Strong travel demand and reductions in airline capacity have led to record profits for the industry.
The outlook going forward isn’t so rosy, the investment research firm says.
The operating environment for US airlines will likely return to more normalized competitive dynamics in the next year or two, after current supply constraints moderate, according to Morningstar analyst Nicolas Owens.
He believes the 2023–27 period may resemble the 2015–19 pre-pandemic period, “with declining fuel costs, a largely consolidated industry, and robust demand for air travel.”
But there are a few differences between those two periods, Owens said. First, airlines piled on debt to withstand the pandemic. Second, current high profitability will erase tax shields the airlines have enjoyed. And finally, post-pandemic labor agreements are adding costs to airlines.
Bottom line: “There are no durable competitive advantages to be had in this industry,” Owens said.
“Long-term investors should seek exposure to air travel elsewhere, such as with the wide-moat suppliers of airframes and jet engines.” Airlines compete with one another to buy those companies’ products years in advance, he noted. A moat is a durable competitive advantage.
In any case, here are Owens’ views on the big four airline stocks.

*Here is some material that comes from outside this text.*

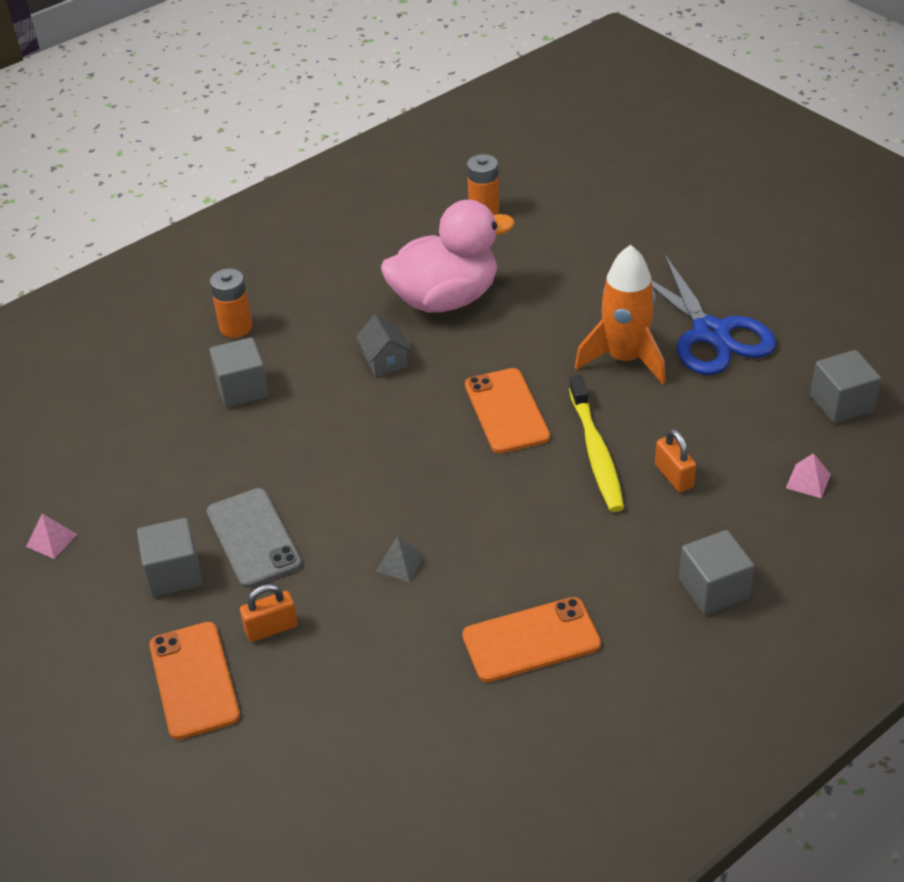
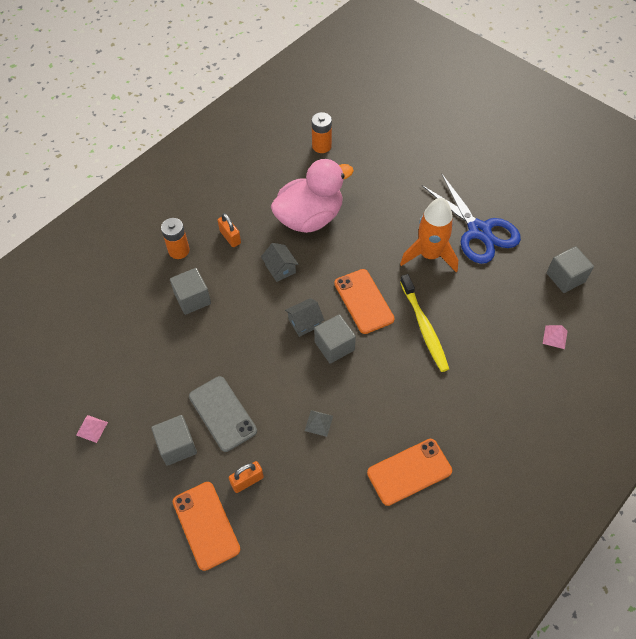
camera: 10 degrees left, 15 degrees up
(407, 431) = (305, 322): none -> grey house
(674, 476) = (474, 341): orange padlock -> orange padlock (230, 237)
(713, 589) = (512, 422): grey cube -> grey cube (334, 346)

None of them earn a moat from him.
“While American can achieve some operating cost improvement in coming years, we don’t expect it to structurally improve its relative position among airlines,” Owens wrote.

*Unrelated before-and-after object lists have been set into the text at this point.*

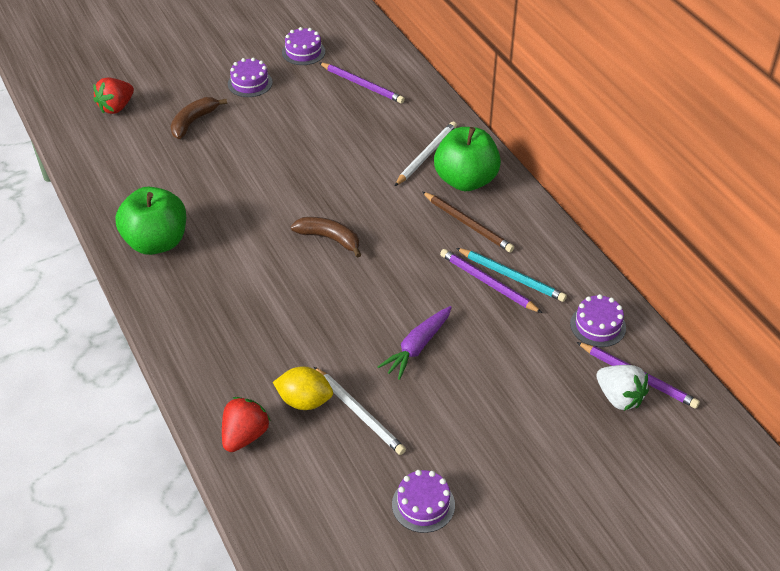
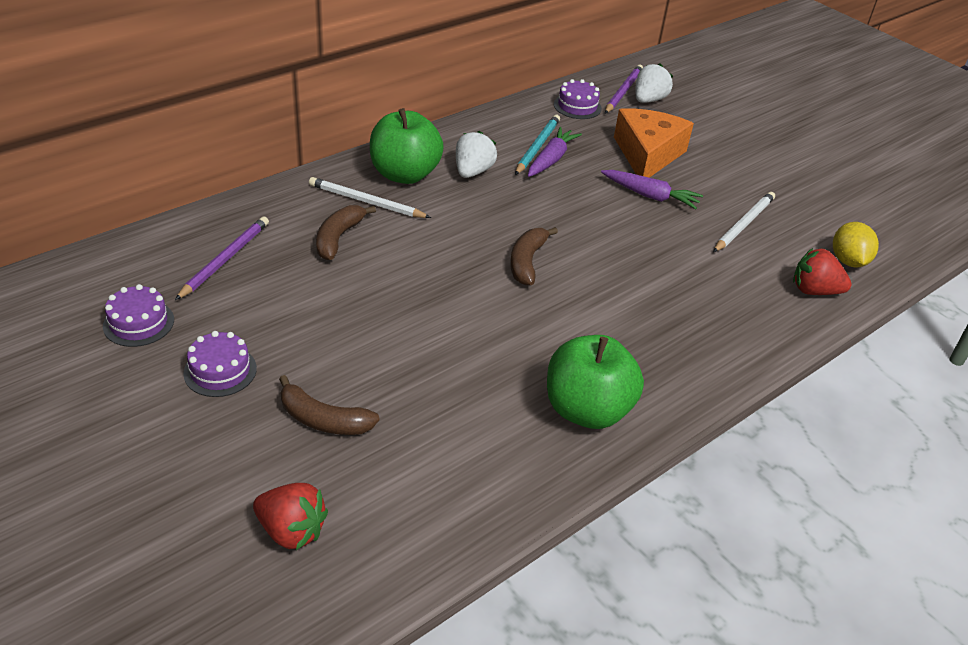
camera: 105 degrees left, 5 degrees down
(304, 401) = (751, 257): yellow lemon -> yellow lemon (848, 261)
(379, 138) = (338, 238): none -> brown banana
(423, 504) = (809, 186): purple cake -> none
(468, 224) = (473, 172): brown pencil -> white strawberry
(488, 283) = (551, 159): purple pencil -> purple carrot
(495, 365) = (647, 154): none -> orange cheese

Within the next couple years, airlines will compete over prices and market share almost everywhere, he said, hurting their earnings.
Delta Air Lines
“While we believe Delta will continue to garner premium revenue yield, we see the spread between those yields and its overall costs more closely resembling the industry in the long term,” Owens said.
That’s true “especially as the levers of segmentation and the definition of a business traveler evolve.”
Southwest is a leisure-focused, low-cost airline, and it’s No. 1 in domestic passenger volume. “The company has stuck to its strategy of streamlining airline operations to maintain lower unit costs than its full service rivals,” Owens said. Those low costs translate into cheaper tickets and a low-frills experience.
United plans to add 700 narrow- and wide-body aircraft to its fleet by 2032. “We expect these more efficient aircraft to boost United’s capacity (available seat miles) and support margin expansion,” Owens said.
He predicts profit margins will reach 11.5% later this decade.